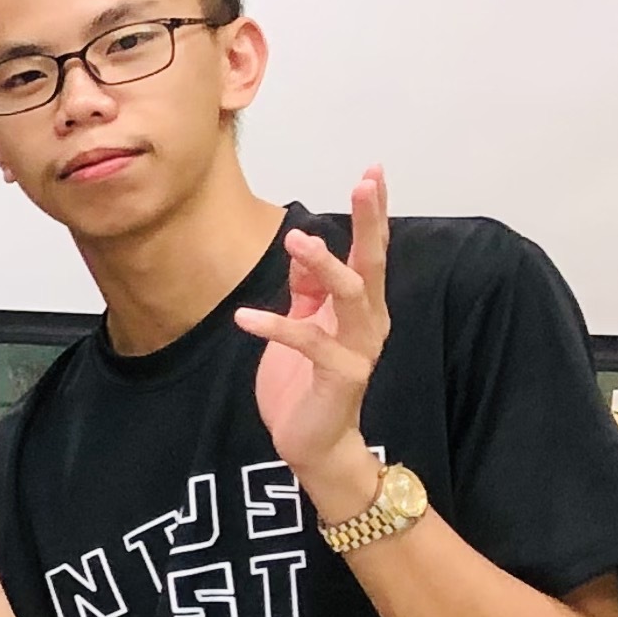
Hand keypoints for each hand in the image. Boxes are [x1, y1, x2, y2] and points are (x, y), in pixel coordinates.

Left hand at [236, 168, 390, 503]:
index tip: (373, 173)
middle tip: (366, 182)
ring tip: (298, 240)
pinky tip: (243, 316)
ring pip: (351, 294)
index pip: (369, 252)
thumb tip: (305, 245)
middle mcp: (369, 321)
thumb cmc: (306, 382)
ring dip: (325, 264)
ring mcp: (359, 348)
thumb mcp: (303, 323)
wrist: (313, 443)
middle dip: (371, 221)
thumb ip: (307, 288)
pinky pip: (308, 340)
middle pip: (374, 262)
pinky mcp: (341, 374)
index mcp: (361, 307)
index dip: (372, 213)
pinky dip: (274, 325)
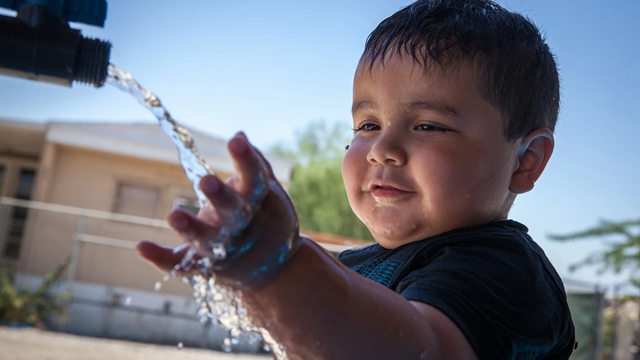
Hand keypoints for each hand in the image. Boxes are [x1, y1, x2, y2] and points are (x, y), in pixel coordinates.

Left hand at [138, 132, 300, 288]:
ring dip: (191, 229)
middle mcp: (244, 229)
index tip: (235, 141)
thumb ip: (254, 167)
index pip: (256, 181)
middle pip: (234, 214)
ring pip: (208, 242)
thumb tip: (238, 134)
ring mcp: (226, 251)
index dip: (246, 161)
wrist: (276, 274)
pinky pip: (183, 265)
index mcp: (260, 206)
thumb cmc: (268, 223)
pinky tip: (141, 245)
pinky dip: (161, 257)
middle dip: (221, 199)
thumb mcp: (270, 195)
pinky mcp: (208, 269)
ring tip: (173, 214)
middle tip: (206, 181)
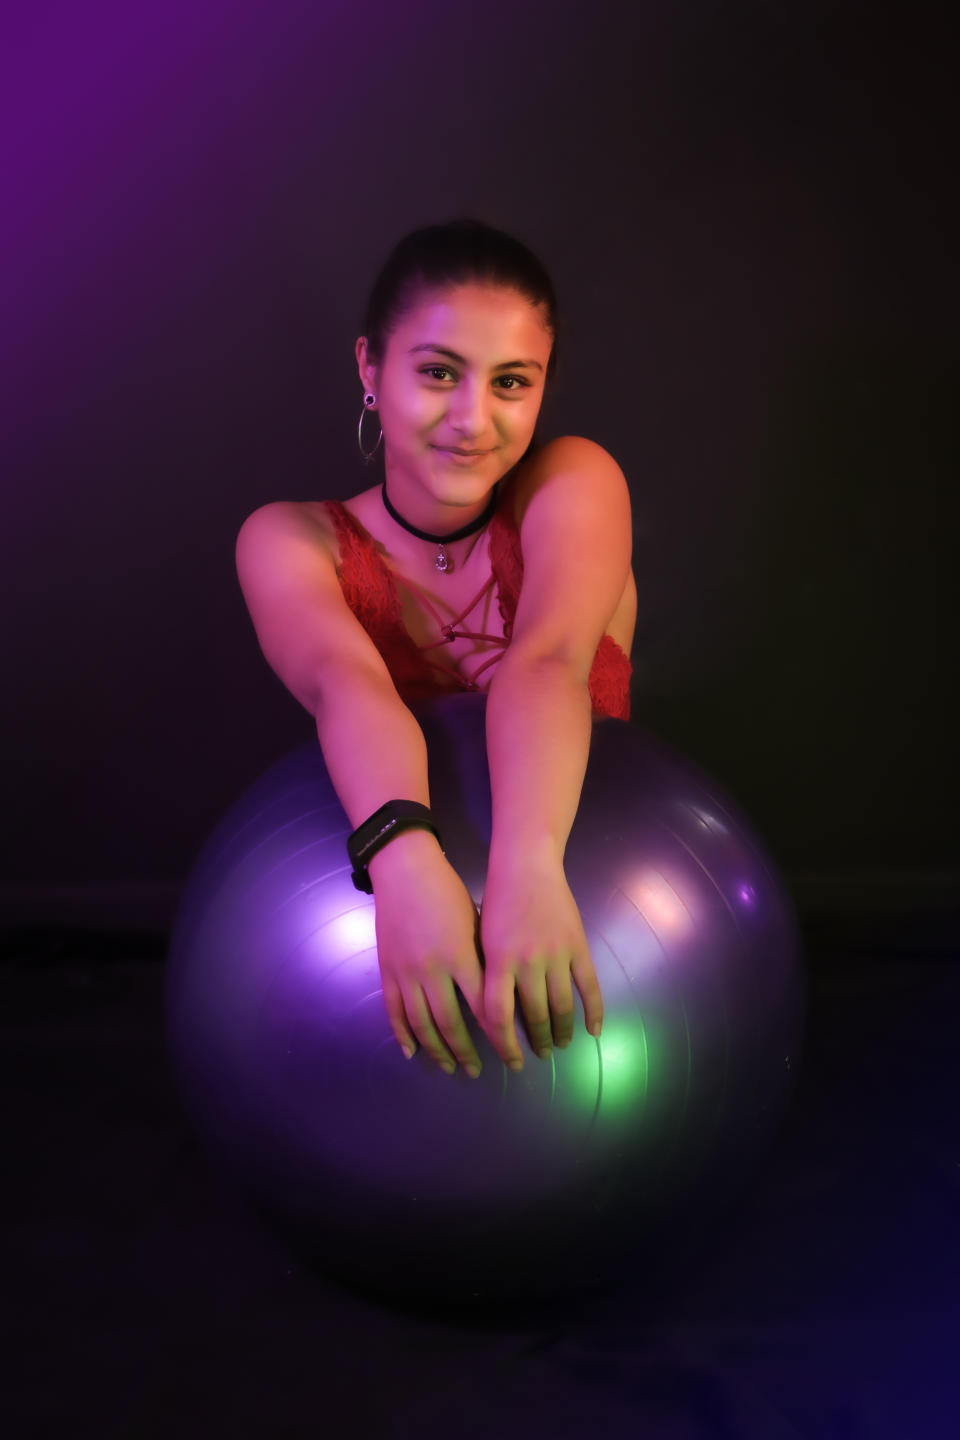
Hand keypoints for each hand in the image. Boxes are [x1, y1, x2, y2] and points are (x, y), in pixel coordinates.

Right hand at [369, 830, 485, 1076]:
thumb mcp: (475, 924)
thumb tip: (498, 995)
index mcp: (461, 957)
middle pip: (451, 1024)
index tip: (510, 1054)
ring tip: (449, 1068)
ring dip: (436, 1051)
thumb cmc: (448, 893)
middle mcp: (433, 971)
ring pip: (421, 1025)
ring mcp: (406, 973)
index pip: (483, 1008)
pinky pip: (394, 1011)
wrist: (404, 871)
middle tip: (477, 1072)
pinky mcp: (387, 971)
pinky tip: (412, 1053)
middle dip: (466, 1052)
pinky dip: (402, 1035)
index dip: (498, 1036)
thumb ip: (483, 961)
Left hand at [479, 855, 602, 1069]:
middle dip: (537, 1041)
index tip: (511, 1061)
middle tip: (538, 1055)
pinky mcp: (577, 946)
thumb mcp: (481, 938)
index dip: (504, 1045)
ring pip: (561, 1006)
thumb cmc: (496, 901)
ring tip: (559, 1045)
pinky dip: (593, 1011)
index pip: (498, 1016)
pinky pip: (589, 986)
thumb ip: (487, 975)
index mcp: (497, 961)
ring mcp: (555, 954)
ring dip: (561, 1031)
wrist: (526, 865)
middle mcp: (526, 962)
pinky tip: (592, 1030)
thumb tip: (491, 1017)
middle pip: (533, 1015)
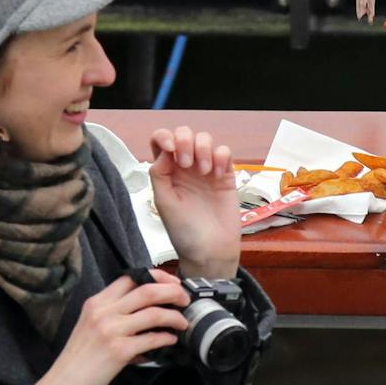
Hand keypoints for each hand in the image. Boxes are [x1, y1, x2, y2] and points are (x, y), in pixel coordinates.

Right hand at [31, 270, 188, 384]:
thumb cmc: (78, 360)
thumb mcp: (91, 326)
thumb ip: (114, 313)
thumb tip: (148, 310)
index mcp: (97, 302)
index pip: (131, 277)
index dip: (158, 277)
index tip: (172, 284)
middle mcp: (103, 312)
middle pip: (148, 289)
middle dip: (173, 292)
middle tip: (184, 300)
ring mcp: (111, 330)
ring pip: (154, 312)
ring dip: (175, 317)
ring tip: (182, 323)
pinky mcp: (119, 351)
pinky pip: (152, 338)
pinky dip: (166, 338)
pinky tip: (171, 340)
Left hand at [149, 125, 239, 280]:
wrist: (211, 250)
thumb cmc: (184, 232)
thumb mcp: (164, 203)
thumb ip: (159, 175)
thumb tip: (165, 150)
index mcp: (166, 173)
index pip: (160, 142)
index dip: (164, 137)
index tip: (170, 148)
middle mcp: (185, 168)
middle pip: (184, 134)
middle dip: (185, 141)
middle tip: (187, 164)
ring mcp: (206, 170)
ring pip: (205, 139)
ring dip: (203, 148)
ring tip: (204, 171)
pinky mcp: (226, 175)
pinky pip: (224, 151)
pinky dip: (221, 156)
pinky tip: (217, 174)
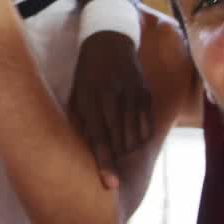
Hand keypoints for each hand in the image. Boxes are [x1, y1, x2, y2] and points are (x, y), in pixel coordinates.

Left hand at [69, 30, 152, 188]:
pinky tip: (133, 139)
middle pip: (119, 140)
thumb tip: (85, 149)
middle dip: (117, 160)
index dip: (105, 163)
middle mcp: (112, 96)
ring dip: (128, 150)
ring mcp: (131, 93)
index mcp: (90, 98)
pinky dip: (141, 138)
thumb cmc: (86, 72)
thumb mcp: (76, 92)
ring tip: (120, 151)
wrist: (109, 38)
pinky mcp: (145, 92)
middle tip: (113, 170)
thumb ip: (80, 119)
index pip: (99, 138)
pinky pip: (147, 126)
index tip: (110, 185)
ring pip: (135, 136)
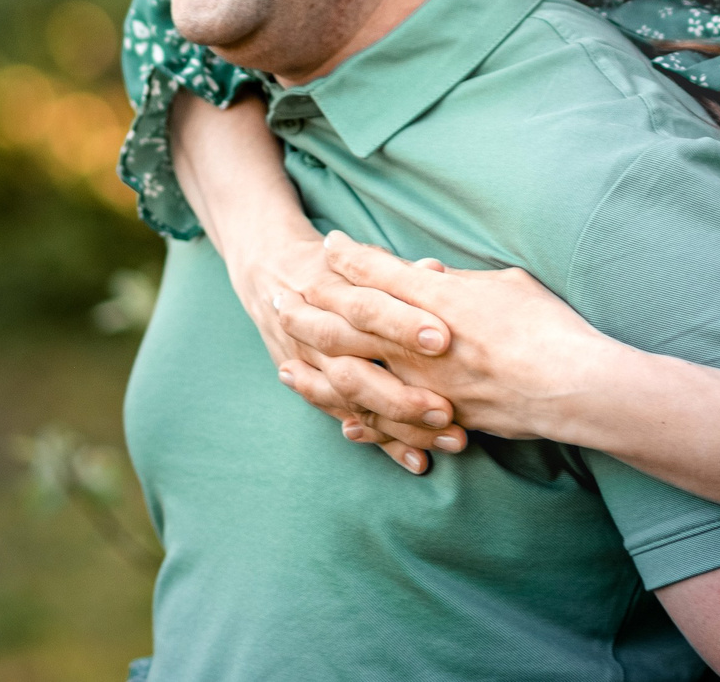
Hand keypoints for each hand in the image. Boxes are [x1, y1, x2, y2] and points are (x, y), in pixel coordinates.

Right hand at [224, 232, 464, 473]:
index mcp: (332, 295)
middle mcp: (317, 339)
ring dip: (402, 428)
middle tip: (447, 411)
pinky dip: (384, 445)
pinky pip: (352, 423)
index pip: (367, 309)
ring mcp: (313, 371)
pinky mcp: (318, 395)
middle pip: (356, 370)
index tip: (444, 338)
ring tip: (450, 440)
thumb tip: (437, 272)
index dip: (403, 323)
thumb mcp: (358, 257)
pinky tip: (419, 462)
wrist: (270, 277)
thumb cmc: (333, 264)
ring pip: (355, 405)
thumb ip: (397, 271)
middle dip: (402, 394)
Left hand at [273, 231, 626, 443]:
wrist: (574, 386)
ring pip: (354, 374)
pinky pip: (386, 421)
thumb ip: (462, 284)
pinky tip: (336, 417)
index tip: (328, 244)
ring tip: (284, 362)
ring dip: (316, 367)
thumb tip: (433, 280)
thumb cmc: (549, 326)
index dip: (349, 257)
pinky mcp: (439, 416)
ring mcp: (424, 383)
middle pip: (348, 322)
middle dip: (310, 308)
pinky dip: (357, 416)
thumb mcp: (506, 284)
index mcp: (438, 299)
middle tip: (279, 297)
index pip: (378, 273)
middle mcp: (420, 342)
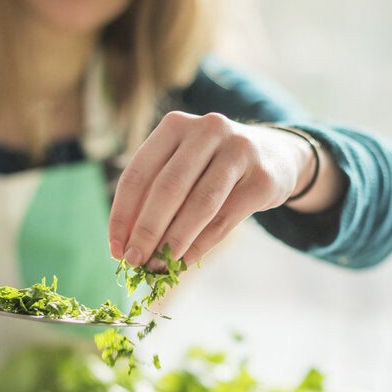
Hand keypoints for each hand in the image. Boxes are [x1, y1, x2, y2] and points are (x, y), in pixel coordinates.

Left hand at [108, 112, 324, 267]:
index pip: (138, 173)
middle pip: (168, 187)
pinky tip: (186, 261)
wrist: (276, 155)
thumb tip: (127, 245)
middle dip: (146, 230)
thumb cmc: (214, 167)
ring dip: (175, 241)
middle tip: (134, 261)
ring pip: (199, 204)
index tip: (115, 248)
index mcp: (176, 125)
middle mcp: (208, 129)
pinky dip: (202, 245)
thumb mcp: (183, 167)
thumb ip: (154, 196)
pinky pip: (226, 219)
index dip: (123, 214)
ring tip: (159, 266)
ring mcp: (239, 151)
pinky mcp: (263, 178)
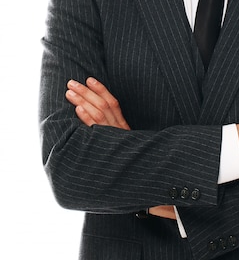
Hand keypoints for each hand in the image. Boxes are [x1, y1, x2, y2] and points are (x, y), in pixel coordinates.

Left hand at [66, 78, 174, 218]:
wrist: (146, 181)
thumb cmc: (135, 164)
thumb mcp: (126, 146)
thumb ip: (116, 134)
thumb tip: (96, 121)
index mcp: (124, 127)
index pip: (113, 102)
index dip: (101, 89)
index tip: (90, 78)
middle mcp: (120, 130)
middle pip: (103, 105)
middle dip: (86, 92)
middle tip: (71, 83)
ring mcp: (115, 138)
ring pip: (99, 114)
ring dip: (83, 101)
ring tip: (70, 92)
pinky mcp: (110, 147)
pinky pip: (98, 131)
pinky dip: (88, 119)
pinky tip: (78, 110)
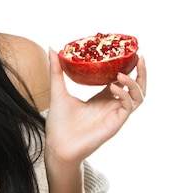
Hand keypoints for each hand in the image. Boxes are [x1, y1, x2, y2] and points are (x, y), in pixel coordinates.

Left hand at [44, 48, 146, 164]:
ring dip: (135, 83)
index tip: (128, 51)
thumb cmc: (59, 122)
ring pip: (138, 97)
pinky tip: (113, 87)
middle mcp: (112, 105)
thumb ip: (56, 70)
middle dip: (141, 73)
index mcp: (102, 98)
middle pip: (136, 87)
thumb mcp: (58, 90)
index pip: (121, 80)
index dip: (128, 66)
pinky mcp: (115, 123)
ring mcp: (115, 114)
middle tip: (139, 57)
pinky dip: (124, 96)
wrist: (57, 144)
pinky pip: (128, 107)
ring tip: (122, 73)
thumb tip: (52, 48)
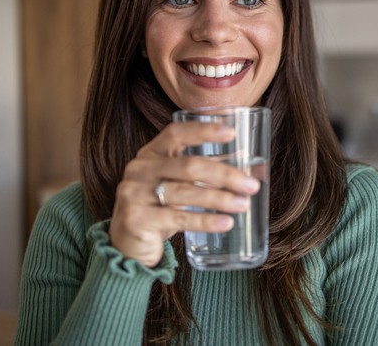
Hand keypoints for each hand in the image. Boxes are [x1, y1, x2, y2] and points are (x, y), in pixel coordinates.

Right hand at [109, 122, 260, 267]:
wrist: (126, 246)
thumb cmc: (158, 210)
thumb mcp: (172, 185)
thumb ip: (197, 175)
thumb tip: (244, 171)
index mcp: (150, 154)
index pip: (176, 134)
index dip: (203, 131)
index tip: (231, 133)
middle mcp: (139, 169)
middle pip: (188, 166)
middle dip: (224, 175)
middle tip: (251, 185)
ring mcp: (134, 193)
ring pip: (185, 193)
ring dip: (219, 199)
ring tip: (244, 204)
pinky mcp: (136, 219)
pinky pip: (178, 218)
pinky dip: (205, 221)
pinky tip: (225, 222)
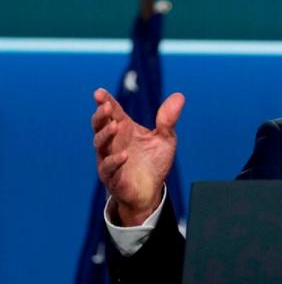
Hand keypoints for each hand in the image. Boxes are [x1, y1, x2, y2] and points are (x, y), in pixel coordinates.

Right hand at [91, 88, 184, 225]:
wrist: (150, 191)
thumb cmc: (153, 162)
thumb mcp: (165, 139)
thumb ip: (168, 119)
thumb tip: (179, 96)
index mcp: (124, 129)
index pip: (112, 112)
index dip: (105, 101)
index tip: (100, 92)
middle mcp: (113, 142)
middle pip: (99, 125)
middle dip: (101, 115)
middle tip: (105, 106)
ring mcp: (109, 158)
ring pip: (100, 144)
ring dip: (105, 134)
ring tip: (115, 125)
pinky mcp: (111, 177)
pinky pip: (108, 167)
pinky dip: (115, 161)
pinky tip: (125, 155)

◆ **What the task requires**
In the data above, start at the line holding "thumb cmc: (86, 72)" and stop after the line holding "middle mcp: (317, 339)"; write out those lines exactly, without pictures.

◆ **Reply**
thumb cmc: (86, 72)
thumb mcp: (76, 92)
ring tip: (120, 151)
wrist: (109, 38)
pinky mcp: (145, 92)
middle tip: (113, 170)
thumb ip: (80, 119)
index pip: (99, 138)
pinky pip: (147, 126)
index tip: (110, 185)
ring pip: (135, 136)
Hand keypoints for each hand in the image. Boxes are [x1, y1, x2, y2] and points are (x, y), in pixel coordinates.

Right hand at [224, 232, 464, 473]:
index mcp: (332, 295)
middle mcp: (317, 339)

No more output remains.